Germania Township is a township in Todd County, Minnesota, United States. The population was 474 at the 2000 census and 527 in the 2020 census. Germania Township was organized in 1880, and named for the steamship Germania which Paul Steinbach, a German settler had arrived on. The 1917 Germania Hall is on the National Register of Historic Places.

==Geography==
According to the United States Census Bureau, the township has a total area of 36.4 sqmi, all land.

==Demographics==
As of the census of 2000, there were 474 people, 134 households, and 116 families residing in the township. The population density was 13.0 PD/sqmi. There were 151 housing units at an average density of 4.1 /sqmi. The racial makeup of the township was 98.73% White, 0.21% African American, 0.42% Native American, 0.21% Asian, and 0.42% from two or more races.
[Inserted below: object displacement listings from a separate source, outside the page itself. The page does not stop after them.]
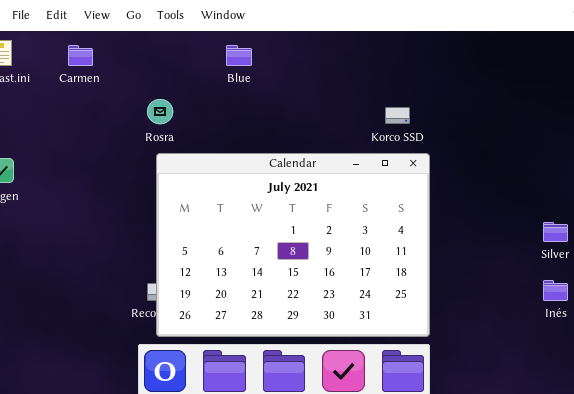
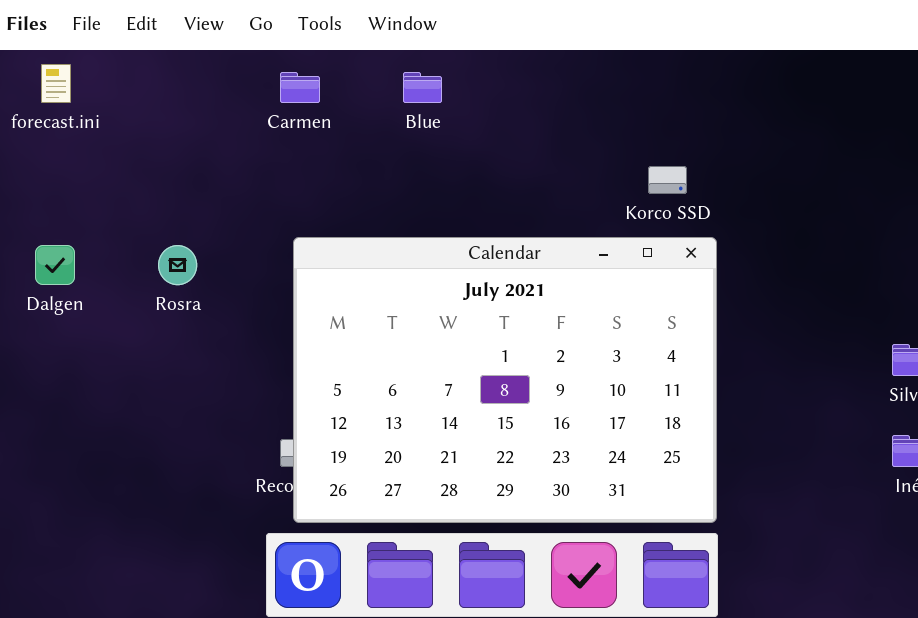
Carmen: [68,45,93,66] -> [280,72,320,103], moved
Rosra: [147,99,173,124] -> [158,245,197,285], moved

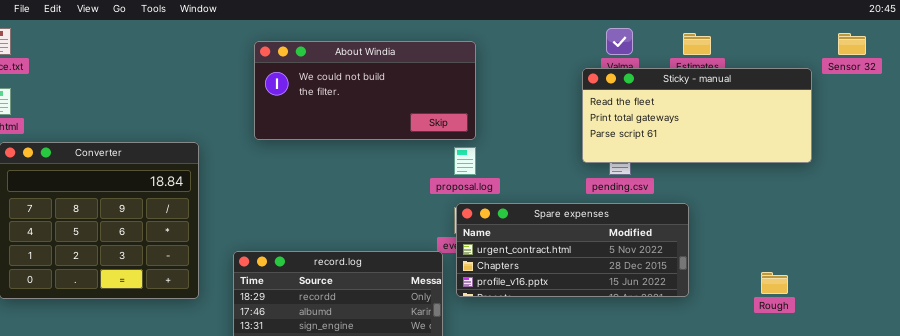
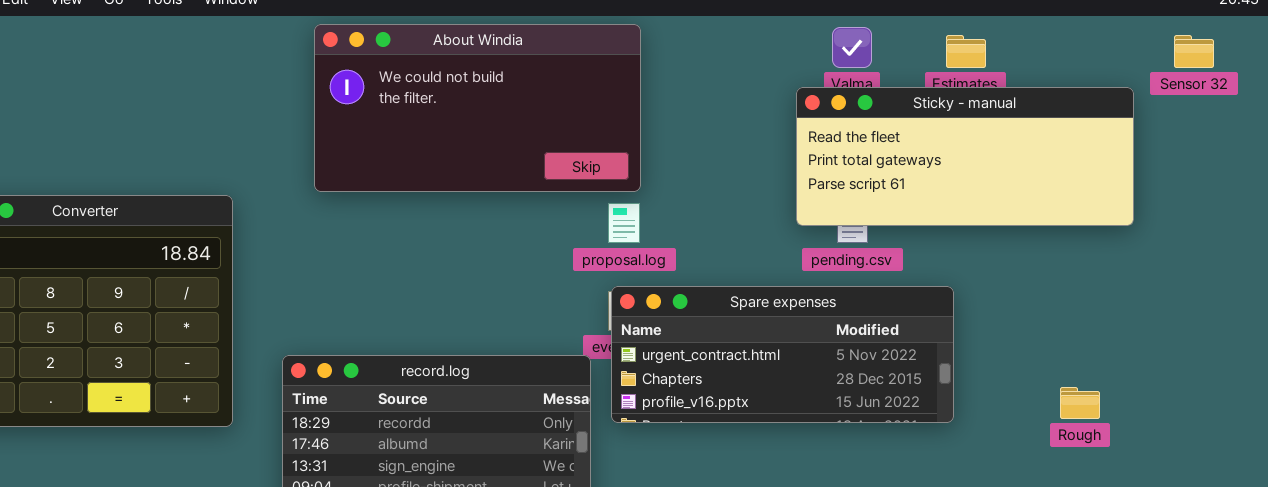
About Windia: [254,41,476,140] -> [314,24,641,192], resized

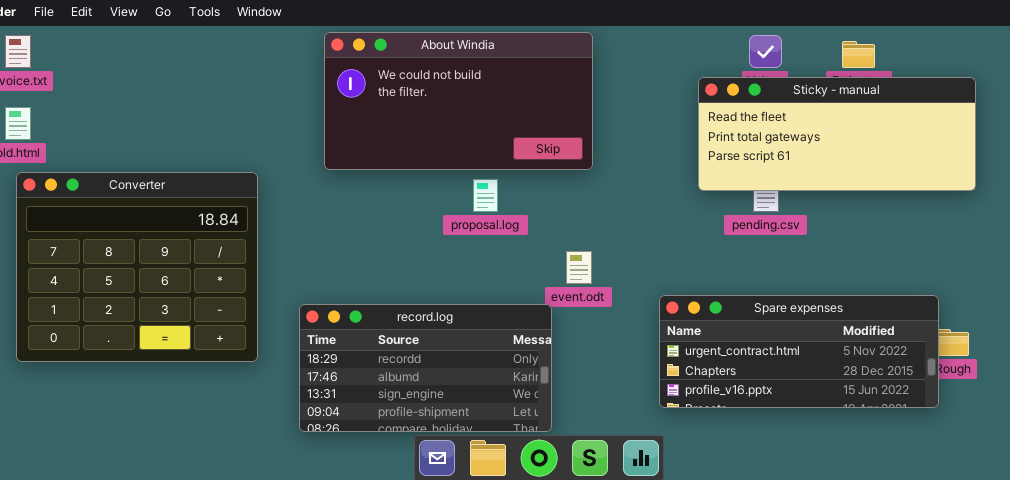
Sticky - manual: [796,87,1134,226] -> [698,77,976,191], moved
proposal.log: [608,203,640,243] -> [473,179,498,212], moved
Spare expenses: [611,286,954,423] -> [659,295,939,408], moved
Hispanic or Latino of any race were 1.69% of the population.

There were 134 households, out of which 44.8% had children under the age of 18 living with them, 86.6% were married couples living together, and 13.4% were non-families. 11.9% of all households were made up of individuals, and 6.0% had someone living alone who was 65 years of age or older. The average household size was 3.54 and the average family size was 3.82.

In the township the population was spread out, with 37.8% under the age of 18, 8.0% from 18 to 24, 21.9% from 25 to 44, 21.7% from 45 to 64, and 10.5% who were 65 years of age or older. The median age was 30 years. For every 100 females, there were 100.8 males. For every 100 females age 18 and over, there were 110.7 males.

The median income for a household in the township was $35,227, and the median income for a family was $37,250. Males had a median income of $29,500 versus $19,500 for females. The per capita income for the township was $10,133. About 14.0% of families and 18.4% of the population were below the poverty line, including 22.7% of those under age 18 and 18.2% of those age 65 or over.